Gestelde opdracht A
Welk soort verdeling wordt volgens het bronfragment bedoeld als een onderzoeksvraag naar een kansverdeling vraagt?
Gestelde opdracht B
Geef voor elke bewering aan of die klopt met het bronfragment, met ja of nee, en citeer letterlijk de woorden uit het bronfragment die de doorslag geven.
(i) Excel heeft een functie om uit een reeks uitkomsten een kansverdeling te halen.
(ii) Bij een probabilistisch model kun je van de tijdreeksen onder meer het minimum, het maximum en het gemiddelde bepalen.
(iii) Elke run van het model levert dezelfde getallen op.

Als in de onderzoeksvraag naar een kansverdeling wordt gevraagd (zoals "Wat is de kansverdeling van de wachttijd?"), wordt een empirische verdeling bedoeld: een verdeling die is gebaseerd op de uitkomsten van het model.
Stel dat dit de berekende wachttijden zijn in minuten (op grootte gesorteerd): 1,3; 1,5; 1,5; 1,9; 2,1; 2,3; 2,7; 3,1; 3,9; 4,4.
Dan kun je bijvoorbeeld een staafdiagram maken voor de wachttijden binnen intervallen [0, 1>, [1, 2>, [2, 3>, [3, 4> en [4, 5>, die respectievelijk 0%, 40%, 30%, 20% en 10% hoog zijn.

Wanneer wij een reeks uitkomsten hebben, welke functie in Excel kan dan worden gebruikt om hier een kansverdeling uit te halen?

Daar is geen functie voor in Excel. Het is dan de bedoeling dat je de empirische verdeling laat zien in een staafdiagram zoals beschreven in de vraag hierboven.

Replicaties

In een probabilistisch dynamisch model hebben we in iedere tijdstap uitvoervariabelen. We nemen aan dat ook dan weer replicaties moeten worden uitgevoerd, maar dan voor alle tijdstappen. Hoe implementeren we dit in Excel?

Bij een probabilistisch model kun je gebruikmaken van beschrijvende statistieken. Zo kun je bijvoorbeeld het minimum, maximum en gemiddelde van de tijdreeksen bepalen. Maar omdat iedere run van je model weer andere getallen oplevert, moet je vervolgens van deze beschrijvende statistieken weer de beschrijvende statistieken gebruiken.

Getoonde informatie
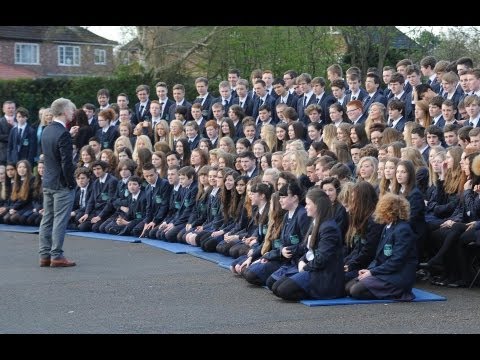
Find the location of a particular element. This screenshot has width=480, height=360. mats on ground is located at coordinates (114, 236), (167, 245), (202, 253), (226, 265), (315, 303), (10, 226).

Antwoord opdracht A
Een empirische verdeling, dus een verdeling die is gebaseerd op de uitkomsten van het model.

Antwoord opdracht B
(i) Nee: "Daar is geen functie voor in Excel."
(ii) Ja: "Zo kun je bijvoorbeeld het minimum, maximum en gemiddelde van de tijdreeksen bepalen."
(iii) Nee: "omdat iedere run van je model weer andere getallen oplevert"